Planète

Comment faire pour lutter contre les tempêtes en 2100, lorsque la mer du Nord aura monté d’un mètre ? Après avoir œuvré sur le littoral pour assurer la sécurité jusqu’en 2050, la Flandre réfléchit à présent à travailler en amont, directement dans la mer elle-même. Et à beaucoup plus long terme. L’idée : aménager des îles artificielles un kilomètre au large, afin de protéger le littoral, en brisant les vagues avant qu’elles n’arrivent sur la côte. D’autres pays réfléchissent déjà à cette possibilité.

Chapelet d’île

En Belgique, le secrétaire d’Etat à la mer du Nord Philippe de Backer (Open VLD) et le ministre flamand de la Mobilité Ben Weyts (N-VA) songent sérieusement à la construction d’une île artificielle-test au large de Knokke-Heist. "Ce projet pilote devrait démontrer quel est l’effet pour calmer les vagues et sur l’atténuation des effets de marée", expliquent les deux hommes politiques flamands.

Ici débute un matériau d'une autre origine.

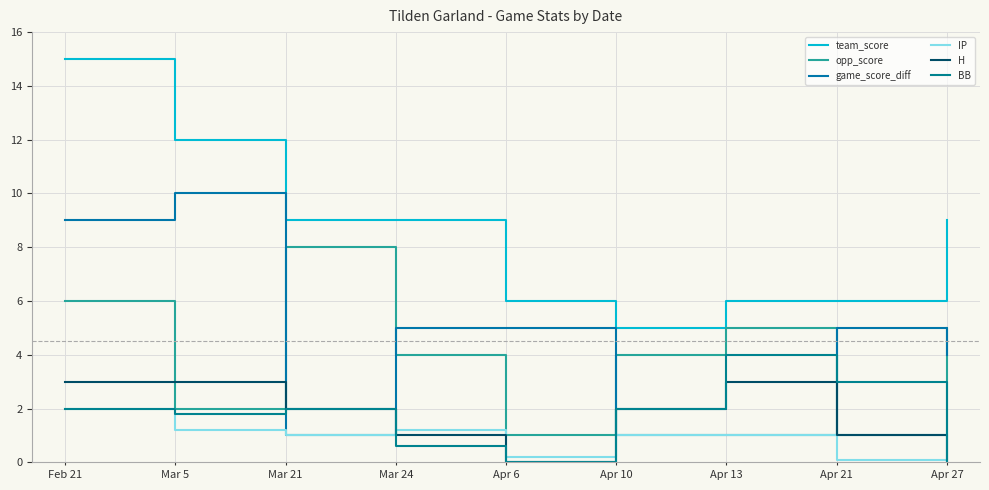

How many categories are shown in the chart?

9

Leur volonté est de développer un système de protection de la Côte contre les inondations, capable de résister à une hausse du niveau de la mer de plus de 80 centimètres et surtout, qui permettrait de ne pas céder de terrain à la mer. Ce système de protection serait bâti dans la mer.

L’île de Knokke-Heist ne serait pas isolée; elle s’inscrirait en fait dans un chapelet d’îles (non reliées entre elles), qui permettraient encore aux bateaux de rejoindre le littoral. Ben Weyts a débloqué 8 millions d’euros pour une étude sur le projet, et pour la cartographie des fonds marins. "Nous investissons dans le futur, assure Ben Weyts, dans ce cas, un futur très lointain. Il n’est pas trop tôt pour commencer à se préparer à ce qui peut arriver. Nous devons trouver des solutions intelligentes pour nous protéger à long terme de la montée des eaux."

Obstacles techniques

Mais le projet n’a pas que des amateurs car il recèle plusieurs obstacles techniques, selon des experts. Ces îles devraient en effet être faites de sable, ce qui en demanderait une grande quantité.

D’autre part, transporter le sable met en péril sa cohésion et il risque alors de se mettre en suspension dans la mer. Il faudrait donc ajouter du béton pour la consolidation. Les tempêtes elles-mêmes pourraient aussi balayer ces îlots. Enfin, le projet nécessiterait de détruire l’écoystème préexistant, ce qui risque de déplaire à l’Europe… L’idée est donc encore loin d’être concrétisée.